---------- TEXT UNDER STUDY
I don’t know. Seriously. Ethically I don’t know if I can do it, professionally I don’t know, either. I have this bad problem at work where I don’t feel like I can say no.
Which is exactly how I end up doing Horrible No Good Very Bad Projects. Have niblet do it! She’s smart and she can’t say no!!
I know, I know. Thank god I have an appointment with my therapist at noon.
Wait… How is it EVER ACCEPTABLE to fucking THROW A PIECE OF METAL AT SOMEONE (even in their general direction) to get their attention? Couldn’t get off your fat ass and walk over there?
I will give you a dollar if you add this to your OkC profile.
Ok, I went back and re-read the email, and now I’m just furious. If I’d known the lawyers were discussing all these issues, I would not have done all this work. I would’ve waited until I got their final decisions.
I believe I shall be composing an email to the CEO now.
I empathize niblet_head. Nothing worse than having a values conflict at work. Well, hardly anything.
Today, my feel-good mood is jarred by a friend who wrote a long, early morning email which opened a whole can of worms. She says she’s uncomfortable discussing this with me. So I get an email!
No way am I conversing by email on this subject. Dang.
I’m not interested in this discussion and if I’m going to have it Im definitely going to have to get in the car and drive somwhere where we can talk in person.
Just when you think you’ve got all your loose ends tied up. . .
--------------------
---------- INFORMATION
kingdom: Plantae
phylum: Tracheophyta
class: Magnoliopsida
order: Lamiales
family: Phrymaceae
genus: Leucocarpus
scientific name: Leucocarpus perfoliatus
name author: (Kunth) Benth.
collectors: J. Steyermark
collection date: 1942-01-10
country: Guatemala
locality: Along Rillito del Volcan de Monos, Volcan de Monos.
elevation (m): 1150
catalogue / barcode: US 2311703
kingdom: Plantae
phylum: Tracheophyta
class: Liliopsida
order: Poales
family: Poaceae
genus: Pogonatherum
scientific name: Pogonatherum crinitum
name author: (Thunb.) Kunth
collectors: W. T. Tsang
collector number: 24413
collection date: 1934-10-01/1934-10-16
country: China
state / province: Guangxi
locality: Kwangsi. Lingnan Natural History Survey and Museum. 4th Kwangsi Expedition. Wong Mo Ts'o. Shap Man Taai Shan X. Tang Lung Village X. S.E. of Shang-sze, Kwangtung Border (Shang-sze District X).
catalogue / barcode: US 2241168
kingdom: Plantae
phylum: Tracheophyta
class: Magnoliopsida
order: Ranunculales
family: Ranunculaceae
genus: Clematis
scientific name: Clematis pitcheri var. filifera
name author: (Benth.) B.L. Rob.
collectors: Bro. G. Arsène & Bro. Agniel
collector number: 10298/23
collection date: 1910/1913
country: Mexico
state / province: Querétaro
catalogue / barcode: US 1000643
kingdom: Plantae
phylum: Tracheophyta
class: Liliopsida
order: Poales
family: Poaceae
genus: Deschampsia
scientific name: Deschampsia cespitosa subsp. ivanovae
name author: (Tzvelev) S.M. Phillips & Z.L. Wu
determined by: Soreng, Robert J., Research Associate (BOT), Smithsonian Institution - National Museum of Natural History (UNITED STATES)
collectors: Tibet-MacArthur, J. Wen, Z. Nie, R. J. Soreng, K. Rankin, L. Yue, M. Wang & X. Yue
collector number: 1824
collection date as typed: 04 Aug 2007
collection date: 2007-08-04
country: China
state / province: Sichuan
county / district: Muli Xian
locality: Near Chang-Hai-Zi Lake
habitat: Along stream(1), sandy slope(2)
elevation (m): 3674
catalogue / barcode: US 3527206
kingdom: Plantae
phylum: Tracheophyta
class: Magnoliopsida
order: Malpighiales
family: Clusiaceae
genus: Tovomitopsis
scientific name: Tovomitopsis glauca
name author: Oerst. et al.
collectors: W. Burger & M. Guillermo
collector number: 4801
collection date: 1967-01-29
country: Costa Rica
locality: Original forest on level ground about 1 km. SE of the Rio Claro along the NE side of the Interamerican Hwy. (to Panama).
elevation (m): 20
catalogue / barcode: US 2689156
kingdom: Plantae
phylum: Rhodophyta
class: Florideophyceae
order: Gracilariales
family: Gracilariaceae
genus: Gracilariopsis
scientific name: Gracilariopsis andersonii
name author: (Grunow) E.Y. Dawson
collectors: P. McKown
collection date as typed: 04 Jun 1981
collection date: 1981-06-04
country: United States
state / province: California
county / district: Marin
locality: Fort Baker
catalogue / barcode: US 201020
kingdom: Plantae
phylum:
--------------------
**WORK INSTRUCTION A**
Return the part of the comment thread that begins at the words "I’m not interested" and stops after "talk in person.".
**WORK INSTRUCTION B**
In the comment thread, at what time is the therapist appointment?
**WORK INSTRUCTION C**
Write what comes next in the comment thread, starting after its last line.
The rows above are separate material, unrelated to the comment thread.

**FINAL ANSWER A**
I’m not interested in this discussion and if I’m going to have it Im definitely going to have to get in the car and drive somwhere where we can talk in person.

**FINAL ANSWER B**
Noon.

**FINAL ANSWER C**
So, I’ve dropped her a note and offered to get together on Friday. Ball’s in her court. Smiling again.
I’m glad to hear you’ve finally finished your work. However, yeterday I completed my work based on what I was led to believe was the final version. I have other urgent work that now needs to take priority. Here’s the work I completed yesterday, in case you’d like to find someone else to take over the project and make your changes.
[Kisses], niblet
ETA: Hopefully, your “other urgent work” is a big-ass pitcher of margaritas.
The beauty of fruit juice and soda is that you adjust how much fruit juice you want - a quarter cup of fruit juice is not going to break the calorie bank, and as you get used to less sugary-tasting drinks, that’s all you need.
I thought at first you were talking to me. Then I realized you weren’t.
Now, did you ask about this at the start, or assume it was time to get to work on the project, or were you actually told to go ahead and do all the work you did? ETA: I realize that sounds accusatory - it’s not intended to be. I just want to help you avoid this kind of tremendous pain-in-the-ass in the future.
Nice.
See, this is one of the many reasons I refuse to do admin work in the legal world. If you’re an admin, you usually just have to suck it up and re-do all your work because someone else had a whim. My mantra has and always will be, “I get paid by the hour.”
Please don’t tell me you’re salaried, Niblet_Head.
I am salaried. In fact, I’m an Executive Assistant, and not an admin for lawyers at all. I was given this project because it would cost a ton for the lawyers/paralegals to do it.
And I’m “smart”. And I can’t say no. Anyone got any ammo lying around? I’m all out from shooting myself in the foot over and over… :smack:
No, Cat, your questions are reasonable. I did an initial amount of work. Asked them to check it. I got a big email back saying “correct this, update that, fix this”. No problem. Did all the changes, noted the parts where they said “we’re still working on this topic on this subset of reports” and didn’t do anything with that subset. So, I thought I had the all-clear.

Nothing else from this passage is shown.